После Карпатского рейда, когда отряды только собирались в лесах под Олевском, прошел слух, будто Москва решила провести в соединении большую перетряску, отправить командира в тыл и влить свежую кровь. Говорили об этом и раньше, разные слухи приносили командированные из Москвы штабные партизаны, и всё потом развеивалось с болотным туманом. Кто в УШПД [27] решится убрать Ковпака? Вон, ему даже зубные протезы присылает лично Сталин. Если и отставят командира, то решение придёт с самого верха, а тут уже не изменить ничего и не исправить.

Ковпак вышел из молодого соснячка, поигрывая рукояткой любимой нагайки, когда разведчики заканчивали рыть новую землянку.

— Шо, хлопцы, вижу, заканчиваете? Молодцы, разведка во всем у нас первая. Значит, без командира своего до вечера настил положите?

— Положим, — без всякой радости отвечали разведчики. Если большое начальство пришло за их командиром, то уведёт его, что ты ему ни отвечай.

— А ну, Семён, пошли грибов для кулеша насобираем. Кухня жалуется, что мяса не хватает, так мы им сейчас с тобой беляков подбросим. Я тут одну поляну заметил, за полчаса управимся, ты только мешок с собой прихвати какой-нибудь, — скомандовал Ковпак и пошагал назад, к соснячку. Смелянский выбрался из ямы, переглянулся с ребятами и потрусил следом.

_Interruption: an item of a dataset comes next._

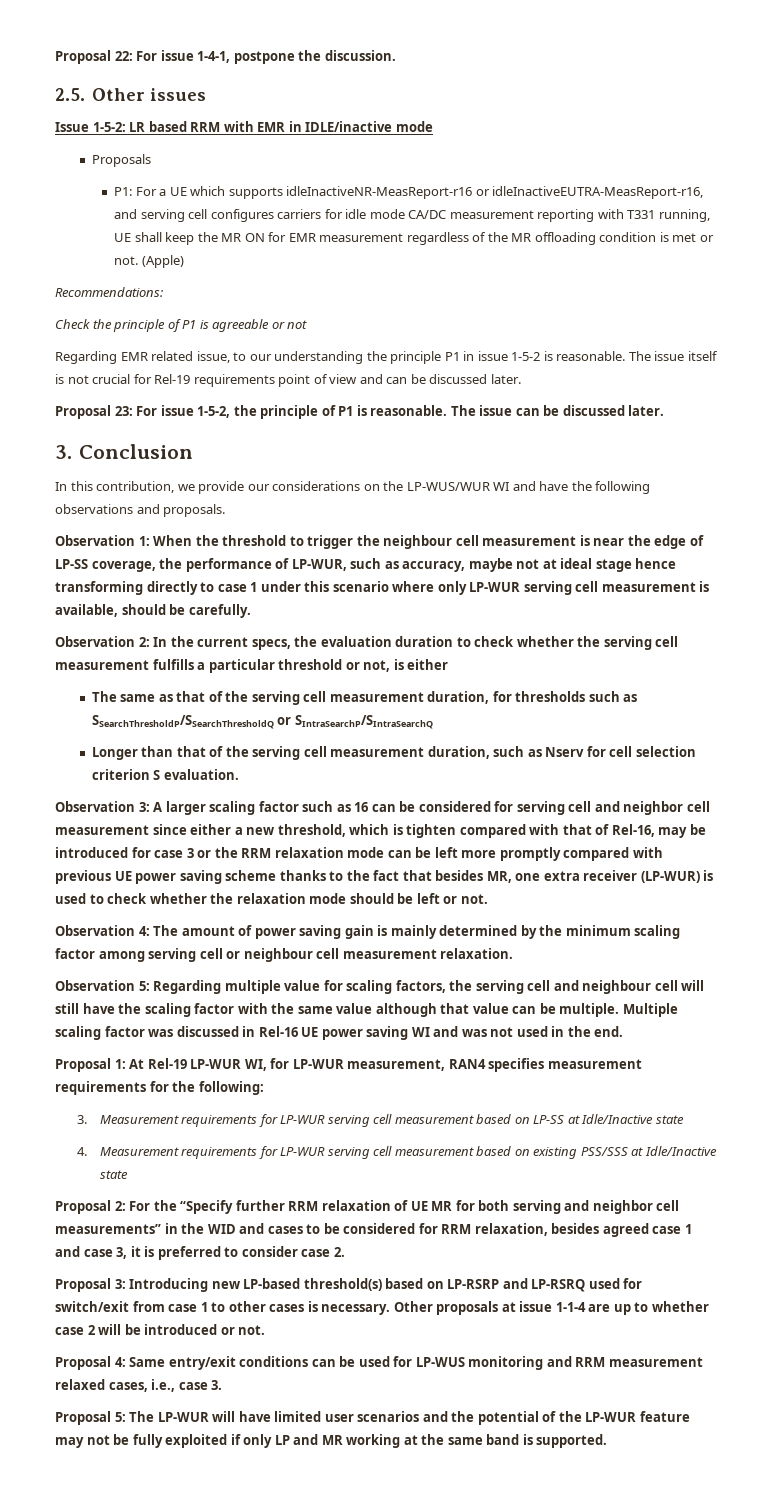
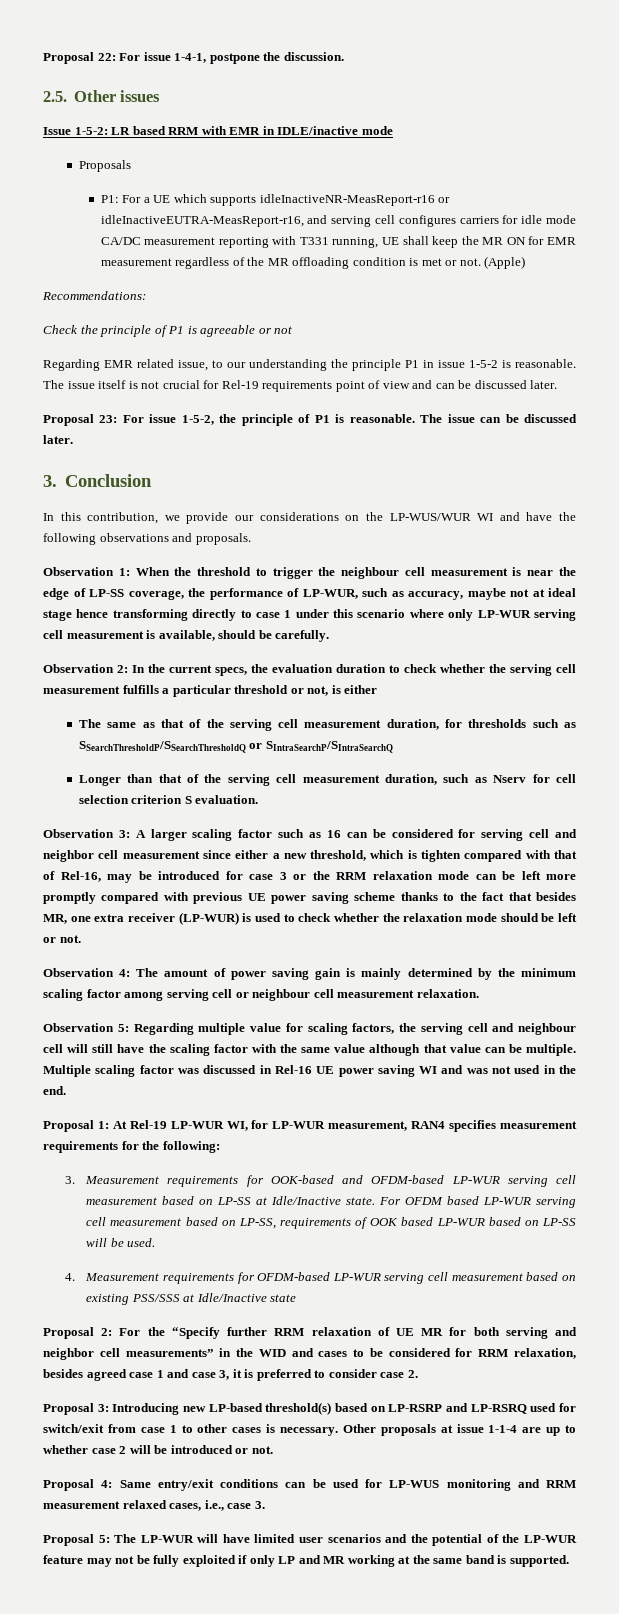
(278, 1120) none -> [270,1175,445,1184] OOK-based and OFDM-based
[655,1115,684,1124] state -> [346,1196,576,1208] [86,1217,576,1229] [86,1238,156,1247] state. For OFDM based LP-WUR serving cell measurement based on LP-SS, requirements of OOK based LP-WUR based on LP-SS will be used.
(278, 1152) none -> [257,1272,331,1281] OFDM-based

— Слышал уже, шо нам начальники готовят? — без предисловий спросил Ковпак, когда они остались вдвоем.

— Слышал… Ну так, примерно.

— Ты ж разведчик, Семён. Какое у разведчика «примерно» может быть? Докладываю тебе: Сумское партизанское соединение переименовывают в Первую партизанскую дивизию имени Ковпака, а Ковпака отправляют в тыл лечить раны и хворобы, работать живой легендой, на первое время под начало товарища Строкача. Это если коротко.

Смелянский ошеломлённо посмотрел на командира и спросил первое, что пришло на ум:

— Почему?

— Это самый простой вопрос, Семён. Потому что Ковпак неуправляемый, капризный, как непоротая девка, посылает офицеров НКВД по матушке и дальше, когда они носы свои суют в его дела. Одним словом, «пишем — Ковпак, читаем — Махно», как один тут начальству своему докладывал. Им контроль нужен, моего контроля им мало, не верят, страхуются. Раньше так даже не думали, а теперь так говорят, поэтому Первая партизанская дивизия будет подчинена НКВД, вот так вот, и будет скоро здесь совсем другой гопак и музыка другая. Исходя из сложившейся диспозиции, предложение убраться из леса в тыл я принимаю, и скоро уберусь, упрашивать себя не заставлю. Теперь скажу, почему мы с тобой по грибы сейчас отправились. Потому что к киевским коридорам я человек пока непривычный, заблудиться не боюсь, но и петлять в тумане тоже не хочу, мне понадобится надёжный помощник. Качества я определяю простые: молодой, чтобы мог я его гонять целыми днями и к вечеру он не валился, с зорким глазом и чутьём, не болтливый, но общительный, разумный и преданный мне, как пёс цепной. Кого они мне там подсунут, я не знаю, знать не хочу, и помощника выберу себе здесь, из тех, с кем два года по лесам гуляю. Ничего, покривятся и согласятся. Ну а если не приживёшься, держать не стану, отпущу по первой просьбе. Шо ты мне ответишь на такое предложение, Семён? Откажешься — пойму, может, и сам бы отказался, остался бы с ребятами.